Chair of Asset Skills Cleaning Board makes national news
Last week Asset Skills showed TV viewers the important difference skilled cleaning can make to people's lives, when two of its Board members took centre stage on Channel 4 News.
During the programme, Chief Executive Richard Beamish and Chair of the Cleaning Board Lloyd Ansermoz, (who is also Sales Director at In Depth Cleaning Services) were interviewed about the importance of proper training for cleaners when they revealed that the industry is looking to recruit prison inmates for its training schemes.
And to ensure that viewers took the message seriously, Richard stressed early on just how important it is for cleaners to be properly trained, saying:
"Mix the wrong chemicals or mix chemicals in the wrong proportions and you end up with a cleaning substance that actually encourages the growth of harmful bacteria instead of reducing it or eliminating it."
The Channel 4 News report focused on a scheme at Birmingham Prison through which Lloyd trains inmates in professional cleaning skills. It asked: "How would you feel if you had a cleaner who was a convicted burglar?" before going on to explain that a shortage of skilled cleaners had forced Lloyd to train prisoners still serving their sentences to help plug the gap, saying:
"The scheme is run by Lloyd Ansermoz, a company boss who also chairs the Asset Skills Cleaning Board. Asset Skills is a sector skills council - a government organisation tasked with ensuring there are enough skilled workers in the cleaning industry.
"How would you feel if you had a cleaner who trained for the job while in jail?"
The report then cut to one of the convicts who's hoping that training to be a cleaner will help turn his life around. Russell Rainbow is only 28 but he's already spent much of his adult life in prison, having served 12 prison terms. He is currently serving a 10 month sentence for criminal damage, theft and carrying an offensive weapon, but this time he's taken up a training course to become a skilled cleaner. Said Russell:
"I've never come to jail and done something like this before because no-one wants to give a convict a job. Things have changed though. This is all new to me and it's a lot better because they're giving us a chance now and that's throwing us back into circulation."
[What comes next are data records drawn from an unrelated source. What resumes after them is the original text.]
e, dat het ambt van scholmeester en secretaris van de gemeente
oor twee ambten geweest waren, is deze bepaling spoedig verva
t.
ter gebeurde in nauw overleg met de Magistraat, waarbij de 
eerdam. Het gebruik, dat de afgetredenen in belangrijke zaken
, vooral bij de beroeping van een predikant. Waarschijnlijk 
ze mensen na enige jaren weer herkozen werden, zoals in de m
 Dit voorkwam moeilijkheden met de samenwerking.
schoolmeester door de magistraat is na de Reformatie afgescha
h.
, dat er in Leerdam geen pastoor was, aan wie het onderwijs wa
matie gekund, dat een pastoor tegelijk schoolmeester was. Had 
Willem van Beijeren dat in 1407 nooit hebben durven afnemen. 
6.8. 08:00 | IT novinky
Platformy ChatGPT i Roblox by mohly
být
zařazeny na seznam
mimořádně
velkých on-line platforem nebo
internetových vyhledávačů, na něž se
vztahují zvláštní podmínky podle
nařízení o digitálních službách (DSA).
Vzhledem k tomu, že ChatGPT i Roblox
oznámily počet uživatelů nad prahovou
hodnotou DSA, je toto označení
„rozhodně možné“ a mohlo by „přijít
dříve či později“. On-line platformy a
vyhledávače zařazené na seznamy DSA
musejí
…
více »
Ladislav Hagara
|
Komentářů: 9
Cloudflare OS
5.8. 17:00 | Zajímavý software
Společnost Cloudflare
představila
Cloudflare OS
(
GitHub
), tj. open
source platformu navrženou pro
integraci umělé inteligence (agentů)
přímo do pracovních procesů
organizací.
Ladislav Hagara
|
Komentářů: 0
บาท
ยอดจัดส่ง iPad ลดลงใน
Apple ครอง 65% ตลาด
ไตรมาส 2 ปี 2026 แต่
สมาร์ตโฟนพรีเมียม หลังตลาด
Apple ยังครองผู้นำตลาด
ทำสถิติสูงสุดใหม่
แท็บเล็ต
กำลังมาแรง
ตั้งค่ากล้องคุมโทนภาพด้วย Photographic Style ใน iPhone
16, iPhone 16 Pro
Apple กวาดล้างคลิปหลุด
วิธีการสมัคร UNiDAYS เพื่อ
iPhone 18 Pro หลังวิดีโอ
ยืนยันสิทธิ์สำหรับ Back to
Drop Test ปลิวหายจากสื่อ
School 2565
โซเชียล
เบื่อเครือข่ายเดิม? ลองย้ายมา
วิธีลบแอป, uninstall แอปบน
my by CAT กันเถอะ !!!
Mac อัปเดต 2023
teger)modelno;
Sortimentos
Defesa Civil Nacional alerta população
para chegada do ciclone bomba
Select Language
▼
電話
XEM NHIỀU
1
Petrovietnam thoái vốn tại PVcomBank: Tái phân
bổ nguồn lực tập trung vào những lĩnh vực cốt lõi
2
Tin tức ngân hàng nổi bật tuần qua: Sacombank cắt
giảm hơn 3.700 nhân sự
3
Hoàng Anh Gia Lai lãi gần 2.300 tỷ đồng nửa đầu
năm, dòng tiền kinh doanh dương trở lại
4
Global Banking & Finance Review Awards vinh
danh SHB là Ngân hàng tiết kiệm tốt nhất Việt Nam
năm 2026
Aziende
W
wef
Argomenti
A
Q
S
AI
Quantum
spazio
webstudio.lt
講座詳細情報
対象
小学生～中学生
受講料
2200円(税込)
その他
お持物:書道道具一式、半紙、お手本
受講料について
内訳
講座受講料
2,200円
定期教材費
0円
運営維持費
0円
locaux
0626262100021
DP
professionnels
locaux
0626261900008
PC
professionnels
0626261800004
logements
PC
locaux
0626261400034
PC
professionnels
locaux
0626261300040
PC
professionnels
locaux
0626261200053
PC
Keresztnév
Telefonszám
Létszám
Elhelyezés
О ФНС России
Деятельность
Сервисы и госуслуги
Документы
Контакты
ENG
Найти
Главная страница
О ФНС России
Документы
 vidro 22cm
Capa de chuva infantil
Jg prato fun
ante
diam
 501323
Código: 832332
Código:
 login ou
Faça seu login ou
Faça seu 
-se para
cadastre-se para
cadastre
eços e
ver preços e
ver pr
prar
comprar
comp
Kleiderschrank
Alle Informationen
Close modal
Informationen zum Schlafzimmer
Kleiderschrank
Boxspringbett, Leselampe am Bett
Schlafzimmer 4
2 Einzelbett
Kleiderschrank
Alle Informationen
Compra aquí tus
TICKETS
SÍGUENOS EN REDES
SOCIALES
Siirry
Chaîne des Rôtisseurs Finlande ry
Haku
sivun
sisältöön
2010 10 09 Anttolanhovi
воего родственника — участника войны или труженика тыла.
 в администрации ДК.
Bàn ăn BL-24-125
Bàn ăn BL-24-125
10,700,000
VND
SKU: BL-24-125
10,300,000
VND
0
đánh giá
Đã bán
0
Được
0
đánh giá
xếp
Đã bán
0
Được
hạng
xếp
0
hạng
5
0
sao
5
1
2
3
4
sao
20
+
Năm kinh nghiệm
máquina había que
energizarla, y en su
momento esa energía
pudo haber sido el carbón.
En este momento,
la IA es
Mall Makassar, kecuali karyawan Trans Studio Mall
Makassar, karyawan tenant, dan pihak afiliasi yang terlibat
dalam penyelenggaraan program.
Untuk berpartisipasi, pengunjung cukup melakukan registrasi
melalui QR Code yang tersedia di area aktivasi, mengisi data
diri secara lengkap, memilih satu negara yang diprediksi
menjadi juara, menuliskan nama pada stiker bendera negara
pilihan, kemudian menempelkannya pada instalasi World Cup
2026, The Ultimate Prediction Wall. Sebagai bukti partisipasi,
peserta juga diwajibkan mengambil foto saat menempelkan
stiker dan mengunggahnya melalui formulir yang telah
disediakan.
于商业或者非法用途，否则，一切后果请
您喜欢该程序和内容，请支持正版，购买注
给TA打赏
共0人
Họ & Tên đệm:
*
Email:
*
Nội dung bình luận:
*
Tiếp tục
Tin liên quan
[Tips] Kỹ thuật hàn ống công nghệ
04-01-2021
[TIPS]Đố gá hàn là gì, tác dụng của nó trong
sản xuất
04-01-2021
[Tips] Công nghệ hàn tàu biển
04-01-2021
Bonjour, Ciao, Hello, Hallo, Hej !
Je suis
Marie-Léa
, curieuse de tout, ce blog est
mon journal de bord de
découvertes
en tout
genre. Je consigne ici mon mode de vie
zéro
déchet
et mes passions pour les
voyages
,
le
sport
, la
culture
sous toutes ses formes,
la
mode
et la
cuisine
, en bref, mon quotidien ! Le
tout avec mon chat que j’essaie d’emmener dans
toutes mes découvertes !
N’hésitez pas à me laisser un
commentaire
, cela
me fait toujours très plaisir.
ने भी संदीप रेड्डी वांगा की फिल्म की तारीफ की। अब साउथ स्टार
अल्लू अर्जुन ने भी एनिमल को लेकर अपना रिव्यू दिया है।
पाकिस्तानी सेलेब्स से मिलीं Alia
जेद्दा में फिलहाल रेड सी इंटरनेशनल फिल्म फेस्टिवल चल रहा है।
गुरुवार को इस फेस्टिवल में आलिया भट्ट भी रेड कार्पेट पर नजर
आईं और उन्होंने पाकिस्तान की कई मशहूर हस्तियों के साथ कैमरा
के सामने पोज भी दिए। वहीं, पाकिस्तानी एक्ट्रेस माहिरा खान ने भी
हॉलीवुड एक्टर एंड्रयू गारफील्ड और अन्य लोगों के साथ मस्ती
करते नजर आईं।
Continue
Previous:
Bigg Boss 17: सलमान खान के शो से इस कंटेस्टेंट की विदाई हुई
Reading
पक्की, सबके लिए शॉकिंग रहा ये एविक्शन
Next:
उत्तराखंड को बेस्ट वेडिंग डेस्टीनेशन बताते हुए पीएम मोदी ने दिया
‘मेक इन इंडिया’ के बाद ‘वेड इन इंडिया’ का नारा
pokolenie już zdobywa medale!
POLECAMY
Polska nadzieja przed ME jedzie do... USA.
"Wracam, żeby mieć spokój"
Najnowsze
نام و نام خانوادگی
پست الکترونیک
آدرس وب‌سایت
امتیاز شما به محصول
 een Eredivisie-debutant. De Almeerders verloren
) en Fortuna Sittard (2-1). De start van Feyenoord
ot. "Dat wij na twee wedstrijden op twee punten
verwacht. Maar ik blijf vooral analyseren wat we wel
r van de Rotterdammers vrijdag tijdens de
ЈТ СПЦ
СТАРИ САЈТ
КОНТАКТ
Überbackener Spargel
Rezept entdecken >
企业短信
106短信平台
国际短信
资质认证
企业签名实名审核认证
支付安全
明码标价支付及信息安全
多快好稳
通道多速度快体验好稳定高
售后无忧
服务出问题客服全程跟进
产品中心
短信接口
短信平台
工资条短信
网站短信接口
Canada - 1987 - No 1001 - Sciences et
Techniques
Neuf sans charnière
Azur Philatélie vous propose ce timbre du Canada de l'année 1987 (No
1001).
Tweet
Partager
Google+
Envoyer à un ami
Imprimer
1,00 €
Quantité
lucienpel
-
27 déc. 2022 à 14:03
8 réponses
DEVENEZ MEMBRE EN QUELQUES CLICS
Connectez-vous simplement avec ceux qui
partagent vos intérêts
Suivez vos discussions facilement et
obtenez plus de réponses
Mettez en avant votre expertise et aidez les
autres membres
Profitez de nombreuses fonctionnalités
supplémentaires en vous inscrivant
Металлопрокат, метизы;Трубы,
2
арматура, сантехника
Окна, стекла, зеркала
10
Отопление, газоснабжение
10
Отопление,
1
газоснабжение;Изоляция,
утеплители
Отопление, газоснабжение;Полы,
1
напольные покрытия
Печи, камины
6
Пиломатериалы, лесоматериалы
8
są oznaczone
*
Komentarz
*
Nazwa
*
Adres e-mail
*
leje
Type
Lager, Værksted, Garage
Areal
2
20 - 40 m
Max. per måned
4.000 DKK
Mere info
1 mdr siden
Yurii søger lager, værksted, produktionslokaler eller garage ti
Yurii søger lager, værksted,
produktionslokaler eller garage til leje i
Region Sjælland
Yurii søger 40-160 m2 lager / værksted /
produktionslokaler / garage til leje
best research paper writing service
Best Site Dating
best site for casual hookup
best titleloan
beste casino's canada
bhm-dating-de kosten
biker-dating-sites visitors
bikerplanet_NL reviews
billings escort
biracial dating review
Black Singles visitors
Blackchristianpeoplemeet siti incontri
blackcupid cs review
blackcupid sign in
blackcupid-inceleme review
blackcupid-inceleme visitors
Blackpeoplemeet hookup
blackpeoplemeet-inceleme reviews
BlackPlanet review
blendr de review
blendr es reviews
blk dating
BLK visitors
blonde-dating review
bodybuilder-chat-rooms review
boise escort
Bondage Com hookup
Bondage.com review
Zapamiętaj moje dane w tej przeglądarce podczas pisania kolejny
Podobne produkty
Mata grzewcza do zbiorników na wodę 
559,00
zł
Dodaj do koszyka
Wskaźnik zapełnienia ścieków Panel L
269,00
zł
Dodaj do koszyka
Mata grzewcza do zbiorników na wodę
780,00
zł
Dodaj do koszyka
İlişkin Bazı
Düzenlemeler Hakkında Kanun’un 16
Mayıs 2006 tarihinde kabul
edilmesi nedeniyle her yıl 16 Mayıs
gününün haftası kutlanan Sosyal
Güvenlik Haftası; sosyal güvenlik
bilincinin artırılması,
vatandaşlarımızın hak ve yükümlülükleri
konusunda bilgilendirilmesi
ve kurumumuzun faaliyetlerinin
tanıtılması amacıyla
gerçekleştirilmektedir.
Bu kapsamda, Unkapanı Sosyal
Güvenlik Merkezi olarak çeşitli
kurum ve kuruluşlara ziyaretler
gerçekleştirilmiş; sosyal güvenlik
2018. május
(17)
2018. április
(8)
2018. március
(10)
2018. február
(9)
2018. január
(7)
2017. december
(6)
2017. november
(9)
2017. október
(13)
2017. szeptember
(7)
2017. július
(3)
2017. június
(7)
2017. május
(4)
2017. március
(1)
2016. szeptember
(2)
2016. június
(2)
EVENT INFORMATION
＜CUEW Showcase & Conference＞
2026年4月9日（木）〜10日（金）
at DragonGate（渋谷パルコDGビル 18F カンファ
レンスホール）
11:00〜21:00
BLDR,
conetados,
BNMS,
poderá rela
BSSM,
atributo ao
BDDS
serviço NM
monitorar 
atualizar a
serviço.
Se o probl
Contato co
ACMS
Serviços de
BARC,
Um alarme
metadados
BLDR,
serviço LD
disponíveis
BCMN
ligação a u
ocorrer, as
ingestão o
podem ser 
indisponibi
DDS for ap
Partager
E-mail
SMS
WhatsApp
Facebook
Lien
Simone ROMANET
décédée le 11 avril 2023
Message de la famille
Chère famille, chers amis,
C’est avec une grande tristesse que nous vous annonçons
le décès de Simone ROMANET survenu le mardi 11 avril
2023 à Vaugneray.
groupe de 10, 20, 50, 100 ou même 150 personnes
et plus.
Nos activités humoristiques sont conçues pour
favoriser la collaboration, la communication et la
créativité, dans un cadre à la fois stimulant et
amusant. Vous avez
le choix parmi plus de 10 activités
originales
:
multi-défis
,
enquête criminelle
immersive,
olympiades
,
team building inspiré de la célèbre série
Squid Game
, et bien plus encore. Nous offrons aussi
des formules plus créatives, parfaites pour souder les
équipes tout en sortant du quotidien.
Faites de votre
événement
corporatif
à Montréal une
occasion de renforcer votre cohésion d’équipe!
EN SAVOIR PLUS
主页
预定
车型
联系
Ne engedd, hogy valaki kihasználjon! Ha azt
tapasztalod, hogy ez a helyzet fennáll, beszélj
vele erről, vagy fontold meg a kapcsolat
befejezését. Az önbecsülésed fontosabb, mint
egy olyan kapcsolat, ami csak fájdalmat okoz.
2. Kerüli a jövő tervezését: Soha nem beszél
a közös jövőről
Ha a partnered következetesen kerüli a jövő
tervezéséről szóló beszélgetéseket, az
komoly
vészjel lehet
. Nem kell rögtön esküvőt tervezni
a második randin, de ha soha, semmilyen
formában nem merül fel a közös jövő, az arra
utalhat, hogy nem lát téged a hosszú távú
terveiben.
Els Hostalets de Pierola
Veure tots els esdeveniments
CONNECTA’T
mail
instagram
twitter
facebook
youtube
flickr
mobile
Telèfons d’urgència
The story was then taken up by Lloyd, Sales Director at In Depth Cleaning Services, who said:
"It costs us something like between £1,300 and £1,800 to skill a cleaner up to what these guys are doing already so if we can grab them as they come out and put them into the right role then it's something that's going to be of benefit to our business and to the prisoners.
When asked whether employing an ex-offender was an issue for him, he replied:
"It depends on where we put that ex-offender. We're not going to put an ex-offender who's been into a bank and caused problems, in a bank, but we might employ him on a railway station or in premises where we've weighed up the risk."
The programme makers explained that the training covers highly specialised biohazard cleaning and one that it's essential to get right and illustrated the point with a cleaner in full PPE cleaning gunk from a cell wall, which also has grafitti on it.
"The training also benefits the prison," they explained. "Cells are sometimes covered in body fluid by protesting cleaners. Getting it professionally cleaned by inmates saves the prison money."
Carl Hardwick, Deputy Governor, Birmingham Prison was keen to sing the scheme's praises, saying: "Businesses are realising that actually we have a good resource held within prisons and people who want to be trained who look to the future and actually want to be employed again."
Apparently none of the Birmingham prisoners have ever been offered a cleaning job on their release but Russell hopes he'll be among the first.
When asked whether he thought he'd ever end up in prison again he replied:
"I don't want to. That's why I'm taking this chance now while I've got it. I've got three kids of my own that I want to take care of and support properly. So this is the way I'll be doing it properly. I'll take this chance. Even if it is cleaning I'll do it. I want to do it."